** START OF EXCERPT PROVIDED **
Re: R9. Web application author provided synthesis feedback from Daniel Weck on 2010-12-08 (public-xg-htmlspeech@w3.org from December 2010)

From: Daniel Weck <daniel.weck@gmail.com>
Date: Wed, 8 Dec 2010 13:06:31 +0000
To: Bjorn Bringert <bringert@google.com>
Cc: Olli@pettay.fi, public-xg-htmlspeech@w3.org
Message-Id: <1445888C-18EB-4E04-82FE-49AB8E20DDD3@gmail.com>

On 8 Dec 2010, at 11:59, Bjorn Bringert wrote:
> I propose that we do the same for TTS, and replace R9 with the  
> following:
>
> 1. The web app should be notified when TTS playback starts.
> 2. The web app should be notified when TTS playback finishes.
> 3. The web app should be notified when the audio corresponding to a
> TTS <mark> element is played back.
>
> Are any other TTS events needed?

Hi, I have been observing discussions on this list for a couple of  
weeks only, so I hope I am not totally off-the-mark :) Here's my input:

With Microsoft Speech API (SAPI), a programmer can register interest  
for events such as a change of voice, word and sentence boundaries,  
volume levels, speech rate, etc. The Java Speech API provides some  
access to the currently-executing queue of processing events (e.g.
** END OF EXCERPT PROVIDED **
## TO BE DONE
**A)** In the mailing-list reply about TTS events, copy everything from "On 8 Dec 2010, at" down to "TTS events needed?", putting "web page" wherever "web app" appears.
**B)** According to the mailing-list reply about TTS events, which API lets a programmer register interest in events such as word and sentence boundaries?
**C)** In the mailing-list reply about TTS events, shorten the paragraph that begins "Hi, I have been observing" to a single brief sentence that keeps its main facts.
The entries that follow are separate material and have nothing to do with the message above.
** START OF GIVEN RECORDS **
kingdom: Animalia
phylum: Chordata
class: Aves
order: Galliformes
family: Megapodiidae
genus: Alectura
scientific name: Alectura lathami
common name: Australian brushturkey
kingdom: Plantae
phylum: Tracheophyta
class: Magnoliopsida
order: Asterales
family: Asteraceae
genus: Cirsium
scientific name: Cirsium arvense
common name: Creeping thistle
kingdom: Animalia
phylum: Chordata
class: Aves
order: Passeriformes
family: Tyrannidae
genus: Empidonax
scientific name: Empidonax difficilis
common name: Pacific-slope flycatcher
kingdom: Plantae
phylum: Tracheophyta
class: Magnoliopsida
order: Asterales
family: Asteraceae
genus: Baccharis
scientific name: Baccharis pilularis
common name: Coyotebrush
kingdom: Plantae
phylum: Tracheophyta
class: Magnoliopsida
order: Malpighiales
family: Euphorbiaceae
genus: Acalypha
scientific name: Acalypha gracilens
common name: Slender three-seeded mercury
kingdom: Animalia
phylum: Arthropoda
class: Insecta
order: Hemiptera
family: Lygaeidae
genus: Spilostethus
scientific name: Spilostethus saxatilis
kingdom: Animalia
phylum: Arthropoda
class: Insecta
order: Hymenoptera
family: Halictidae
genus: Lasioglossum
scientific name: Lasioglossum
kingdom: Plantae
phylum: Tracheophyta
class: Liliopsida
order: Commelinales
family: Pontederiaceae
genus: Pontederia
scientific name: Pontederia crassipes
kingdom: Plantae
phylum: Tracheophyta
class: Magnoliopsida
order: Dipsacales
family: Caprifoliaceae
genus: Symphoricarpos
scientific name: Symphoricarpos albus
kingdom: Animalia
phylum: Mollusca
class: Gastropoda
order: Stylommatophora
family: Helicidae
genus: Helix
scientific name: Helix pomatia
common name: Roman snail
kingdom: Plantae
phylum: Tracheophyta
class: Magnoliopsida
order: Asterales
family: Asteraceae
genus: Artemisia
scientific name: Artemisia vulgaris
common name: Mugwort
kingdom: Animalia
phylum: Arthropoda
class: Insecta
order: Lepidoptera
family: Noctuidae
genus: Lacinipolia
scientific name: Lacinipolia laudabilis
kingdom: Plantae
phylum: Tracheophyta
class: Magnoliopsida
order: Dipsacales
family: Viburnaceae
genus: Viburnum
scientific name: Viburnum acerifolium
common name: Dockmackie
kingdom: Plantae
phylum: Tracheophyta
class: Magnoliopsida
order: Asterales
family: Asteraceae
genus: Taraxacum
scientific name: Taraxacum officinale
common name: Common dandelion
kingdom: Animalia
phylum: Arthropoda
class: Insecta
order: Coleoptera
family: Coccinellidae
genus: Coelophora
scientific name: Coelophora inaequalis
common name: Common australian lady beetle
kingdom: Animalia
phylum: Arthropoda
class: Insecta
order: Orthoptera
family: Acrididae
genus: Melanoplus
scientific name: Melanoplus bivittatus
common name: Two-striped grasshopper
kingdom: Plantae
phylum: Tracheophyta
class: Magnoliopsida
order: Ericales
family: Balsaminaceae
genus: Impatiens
** END OF GIVEN RECORDS **
## COMPLETE ANSWERS
**A)**
On 8 Dec 2010, at 11:59, Bjorn Bringert wrote:
> I propose that we do the same for TTS, and replace R9 with the  
> following:
>
> 1. The web page should be notified when TTS playback starts.
> 2. The web page should be notified when TTS playback finishes.
> 3. The web page should be notified when the audio corresponding to a
> TTS <mark> element is played back.
>
> Are any other TTS events needed?

**B)** The Microsoft Speech API (SAPI).

**C)** The writer has followed the list for only a couple of weeks and hopes this input is not off the mark.